▸ Instruções de trabalho
**a.** Por favor, imprima a parte da entrevista sobre o Projeto 100 muros entre "Crianças e adolescentes ajudam" e "projeto 100 muros?", inclusive.
**b.** Na entrevista sobre o Projeto 100 muros, qual é o nome da arte educadora com quem a escola de Márcia fez contato na sede da ONG?

▸ Trecho selecionado
──────────────────────────────
Crianças e adolescentes ajudam a embelezar o bairro onde vivem
Quem passeia pelas ruas do bairro da Vila Madalena, em São Paulo, fica encantado com os lindos mosaicos que se destacam em alguns muros, chamando a atenção para a beleza, a cor e o inusitado do desenho infantil. Os autores são crianças e adolescentes, moradores ou freqüentadores do bairro, orientados por profissionais do Projeto 100 muros. As diretoras Márcia Regina Marques e Maria de Fátima de Oliveira Domingues nos contam como foi o desenvolvimento desse projeto
avisa lá: Como vocês entraram em contato com o projeto 100 muros?
Fátima: Eu já conhecia, porque li em algumas revistas e sempre namorei o projeto. Em junho recebi um grupo de mães para discutir alguns aspectos do trabalho aqui da escola e uma delas comentou que o jornalista Gilberto Dimenstein mora na região, tem um trabalho por aqui e poderia nos ajudar. Então, eu liguei para ele. Foi uma surpresa, porque ele também queria falar comigo e disse que passava em frente a escola várias vezes, via atividades na quadra, capoeira, jogos, dança. Também havia visto a faixa para os alunos, dando boas-vindas e havia gostado muito. Ele achou que a Olavo era uma boa escola e por isso nos perguntou se nós não queríamos participar do projeto com nossos alunos, para decorar o muro da frente da escola. Claro que nós quisemos!
Márcia:Conosco aconteceu de forma semelhante. Eu já tinha visto os muros do bairro e conhecia o Projeto Aprendiz, que desenvolve o Projeto 100 muros (veja texto abaixo). Nós entrávamos no site do Aprendiz e líamos muitas coisas. Um dia, quando estava chegando à escola, encontrei o Gilberto Dimenstein. Ele queria saber quem era a diretora da escola e eu me apresentei. Perguntou-me se eu tinha tempo para dar uma volta com ele, eu fui. Visitamos alguns muros da Vila Madalena. O Gilberto queria nos dar a chance de entrar no projeto 100 muros. Foi uma feliz coincidência, porque já fazia tempo que nós estávamos tentando colocar desenho de crianças nos muros, mas não sabíamos como fazer. Então fomos à sede da ONG, que fica aqui perto, e fizemos contatos com a Fernanda, a arte educadora que poderia nos orientar. Entramos no projeto com nossas crianças.
──────────────────────────────
▸ Segmento de dados

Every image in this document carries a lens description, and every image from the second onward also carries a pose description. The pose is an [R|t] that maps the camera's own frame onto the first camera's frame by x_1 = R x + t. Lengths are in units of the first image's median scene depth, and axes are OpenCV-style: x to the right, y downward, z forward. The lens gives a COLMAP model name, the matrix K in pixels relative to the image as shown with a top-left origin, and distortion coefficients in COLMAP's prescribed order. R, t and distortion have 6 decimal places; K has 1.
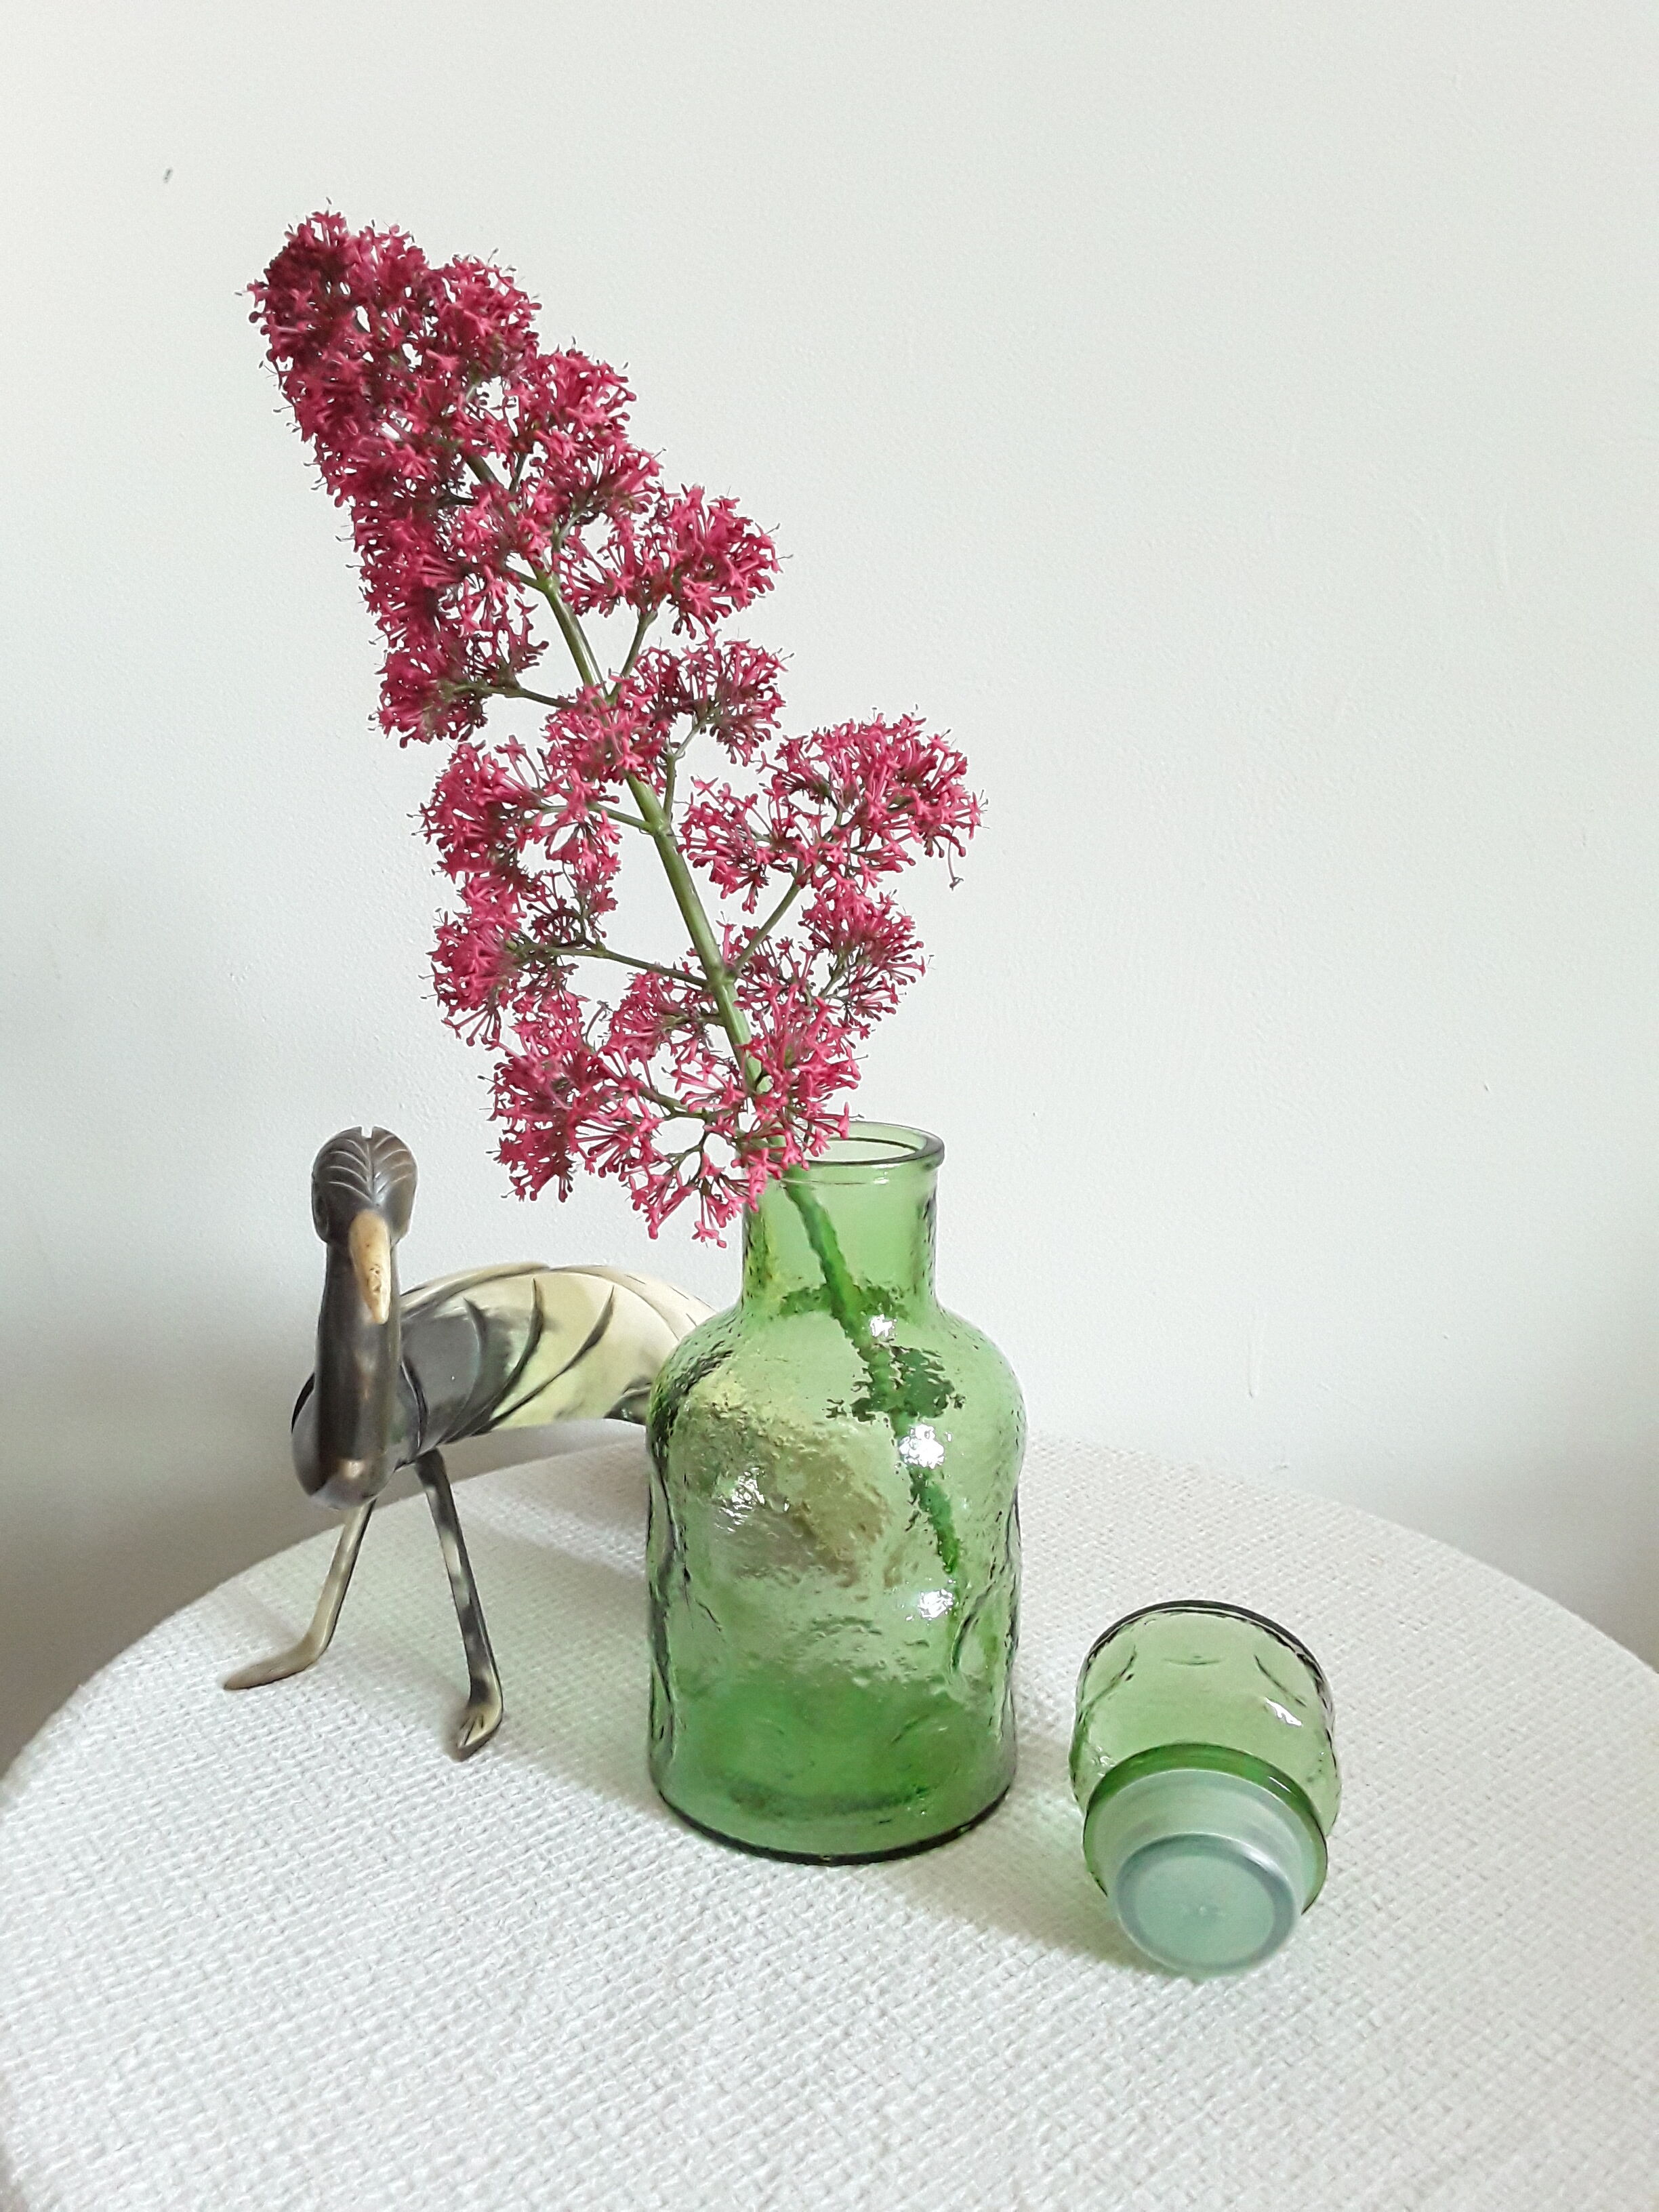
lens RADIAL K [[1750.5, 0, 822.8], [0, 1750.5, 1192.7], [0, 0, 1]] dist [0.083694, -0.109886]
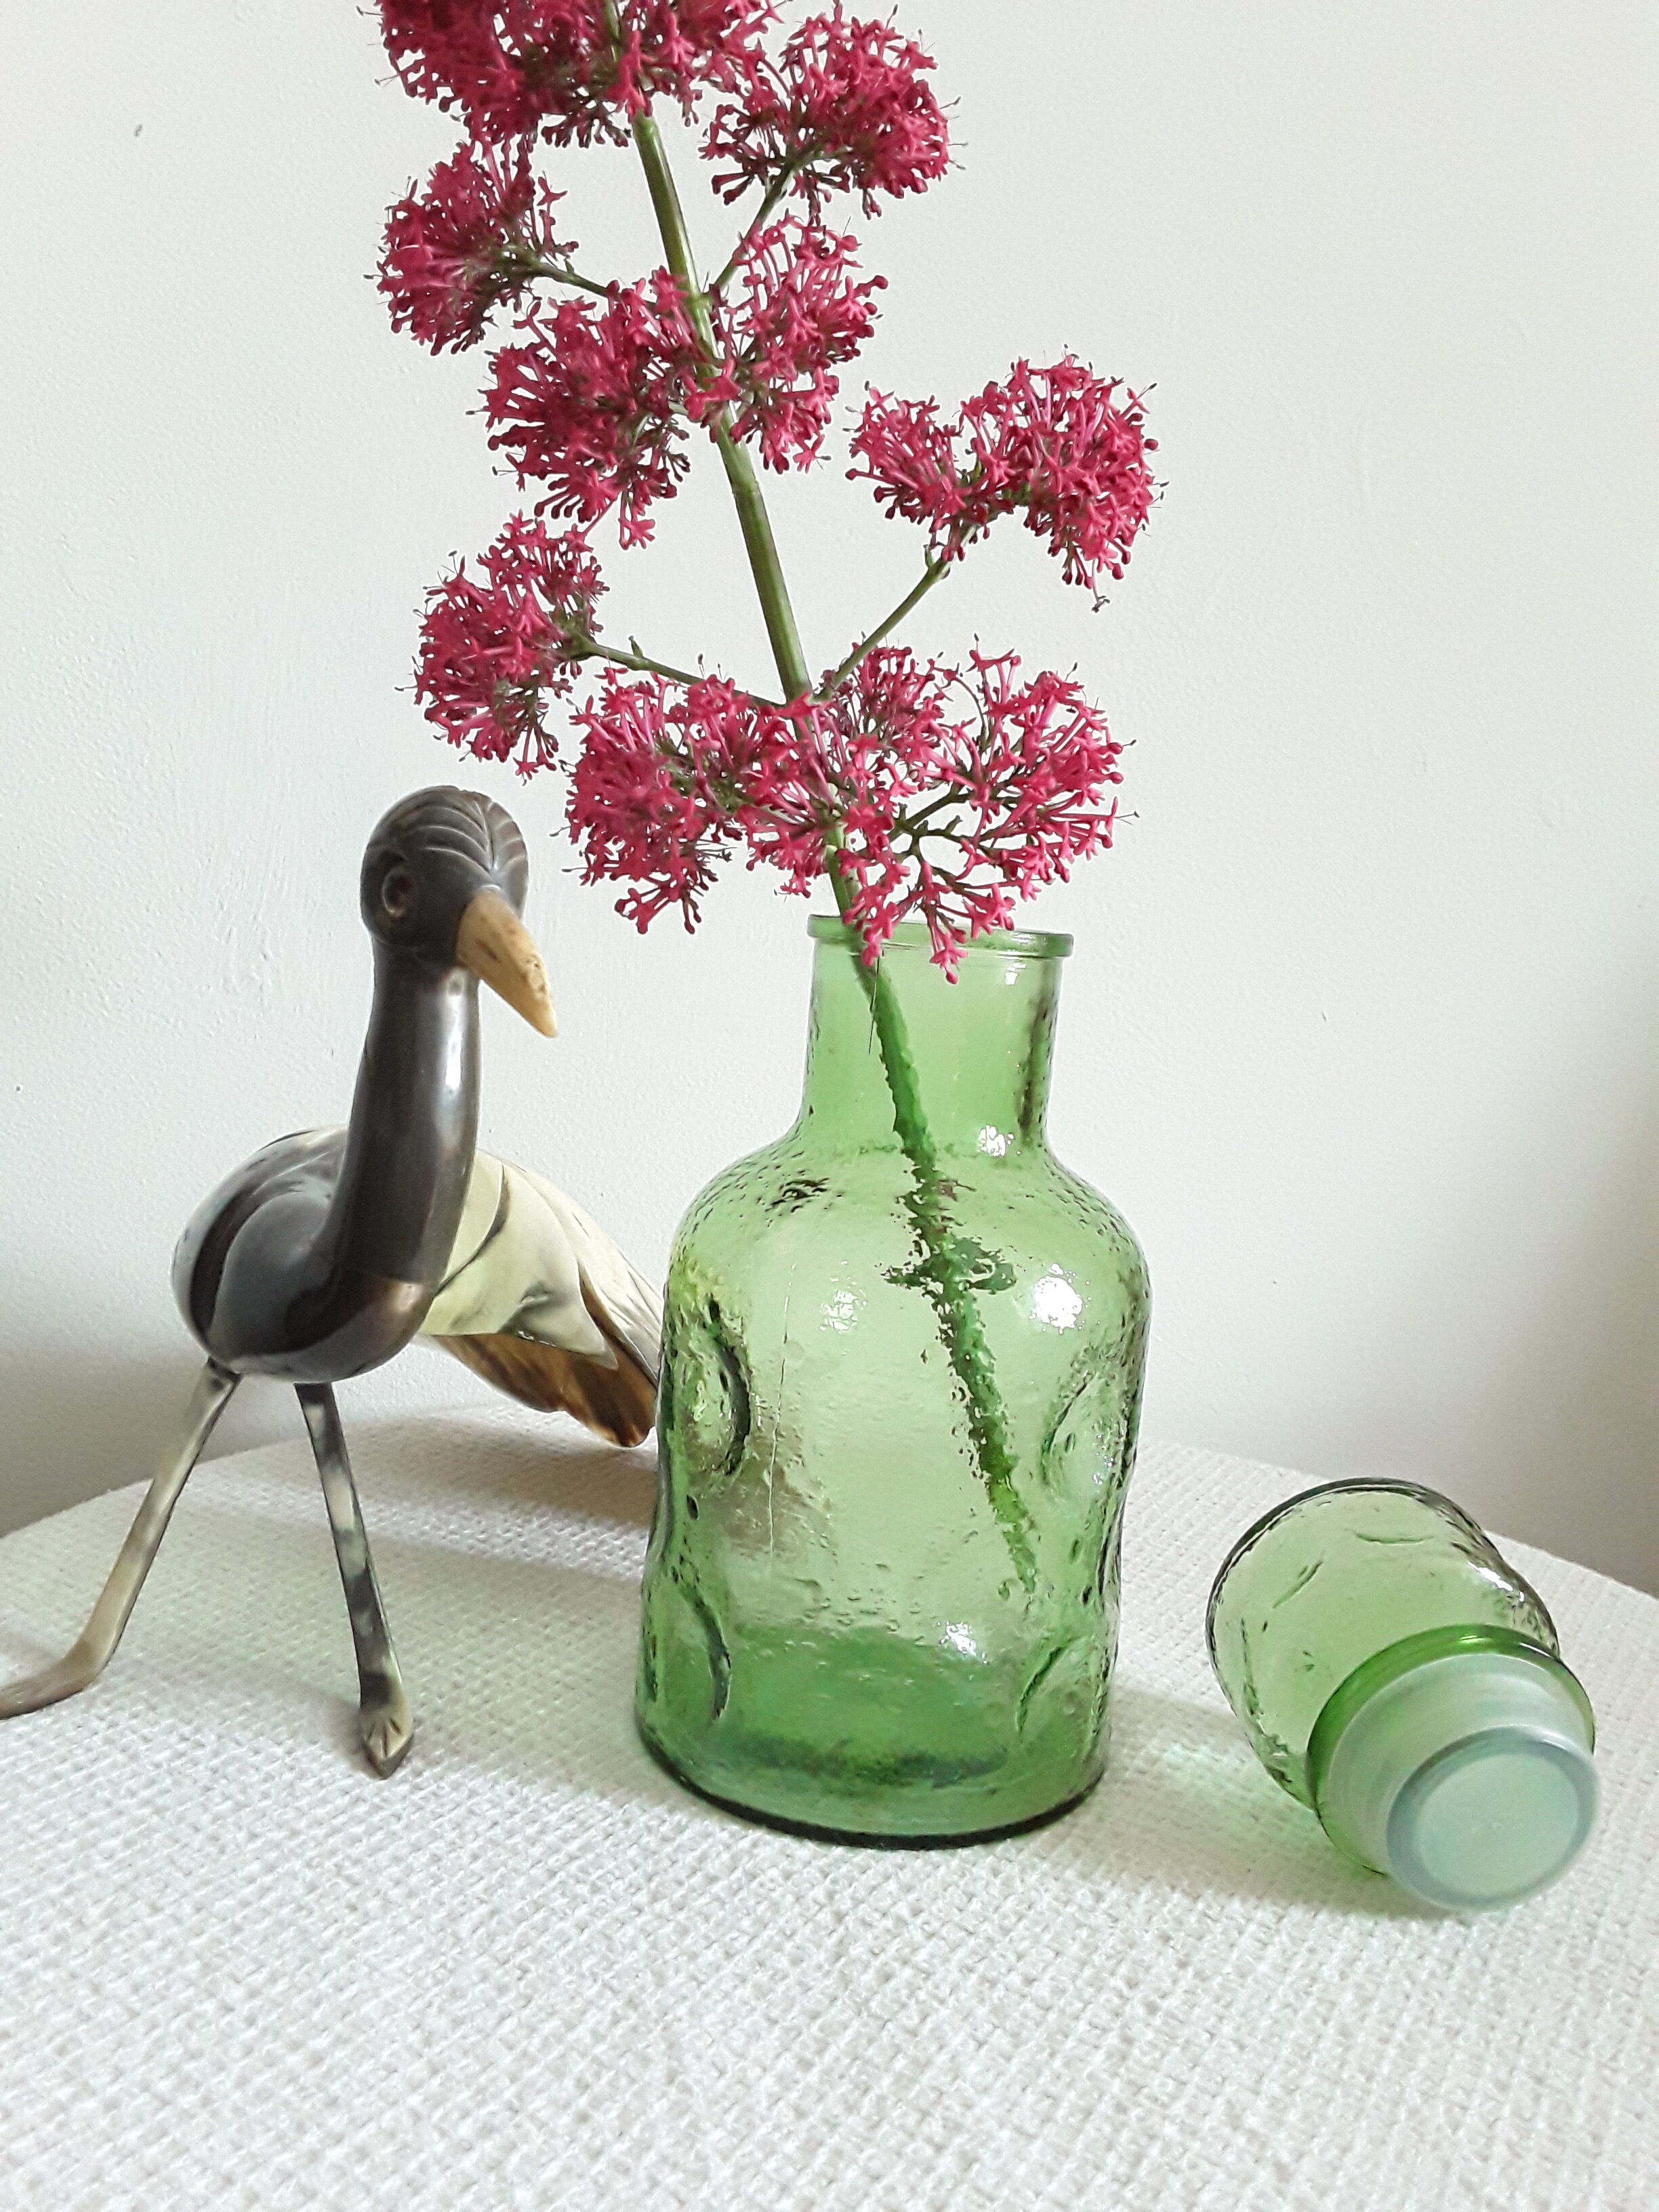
──────────────────────────────
▸ Resultados das tarefas
**a.**
Crianças e adolescentes ajudam a embelezar o bairro onde vivem
Quem passeia pelas ruas do bairro da Vila Madalena, em São Paulo, fica encantado com os lindos mosaicos que se destacam em alguns muros, chamando a atenção para a beleza, a cor e o inusitado do desenho infantil. Os autores são crianças e adolescentes, moradores ou freqüentadores do bairro, orientados por profissionais do Projeto 100 muros. As diretoras Márcia Regina Marques e Maria de Fátima de Oliveira Domingues nos contam como foi o desenvolvimento desse projeto
avisa lá: Como vocês entraram em contato com o projeto 100 muros?

**b.** Fernanda.